Marjorie Kewley was my coworker.

Marjorie Kewley was my supervisor.

Marjorie Kewley was my friend.

Marjorie Kewley has passed from the world.

I write this to honor the person that was Marjorie Kewley.

She died 2 days ago and she passing makes the universe just a bit more dim.

I worked with Marjorie for 5 years at Family Service Agency in San Francisco.

We worked as social workers in the geriatric division in the Richmond District of San Francisco.

Our clients were the poorest of the poor.

All were over age 60 and medicare, medical or no insurance at all.

Many didn’t have families anymore or anyone else to take care of them.

We became their family.

Marjorie did this for 17 years was an inspiration to me and to everyone in our office.

She had more empathy than anyone I have ever met and yet was never afraid to speak truth to power.  This has become a trite and overused term but it was the heart of everything Marjorie stood for and believed in.

The Family Service Agency gang at Sam's of Tiburon.  Marjorie was, and will forever be, at the head of the table.

The Family Service Agency gang at Sam’s of Tiburon. Marjorie was, and will forever be, at the head of the table.

I can not think of how many people she helped, realities she changed and people she saved during her time on this Earth.

I can honestly state that I would not be the therapist I am today, nor the person I am today, if I had not met Marjorie and learned from her.

I remember one particular time, about two weeks before she retired, where she called me out.  She gave me a ride home from a seminar at work and said, “I think your ideas are fine about therapy, I just don’t like that you are so dogmatic about it.”

I looked at her, laughed because she was so honest and upfront, and said, “You are right.  I am dogmatic.  But it what I believe works best and evidence proves it.”
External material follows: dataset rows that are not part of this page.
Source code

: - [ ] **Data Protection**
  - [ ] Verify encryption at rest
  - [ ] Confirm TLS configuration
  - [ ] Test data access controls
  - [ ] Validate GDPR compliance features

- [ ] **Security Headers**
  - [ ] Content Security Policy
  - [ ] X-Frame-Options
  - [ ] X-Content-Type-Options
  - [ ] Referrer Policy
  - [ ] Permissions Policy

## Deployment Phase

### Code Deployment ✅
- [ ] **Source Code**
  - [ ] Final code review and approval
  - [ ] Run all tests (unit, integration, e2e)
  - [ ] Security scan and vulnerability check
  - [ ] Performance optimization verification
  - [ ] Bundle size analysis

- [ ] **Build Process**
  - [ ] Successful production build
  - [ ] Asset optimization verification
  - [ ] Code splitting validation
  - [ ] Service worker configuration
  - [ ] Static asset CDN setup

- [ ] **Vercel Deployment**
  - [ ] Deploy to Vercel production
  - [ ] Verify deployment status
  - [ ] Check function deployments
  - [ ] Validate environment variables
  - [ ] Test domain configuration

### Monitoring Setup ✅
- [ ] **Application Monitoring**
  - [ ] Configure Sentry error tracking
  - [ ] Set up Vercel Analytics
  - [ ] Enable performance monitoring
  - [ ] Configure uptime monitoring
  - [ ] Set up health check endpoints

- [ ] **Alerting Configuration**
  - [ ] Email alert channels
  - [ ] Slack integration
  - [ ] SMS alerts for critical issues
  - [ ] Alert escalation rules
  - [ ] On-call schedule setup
She looked back at me, smiled and said, “Yeah, well I still don’t like it.”

We both smiled, laughed and gave each other a hug because we were more alike than different.  We could disagree and were able to let it go immediately because we both knew we were fighting for the same common good and for the people that others didn’t seem to care about or want to be around most of the time.

She battled cancer twice and this time the cancer won.

I can’t believe it as she is someone that I thought would live forever, and the twinkle in her eye and slightly sideways smile-smirk that shows she knows a little more than you can guess she does, will always be with me.

I wish everyone has a person like Marjorie in their life at some point.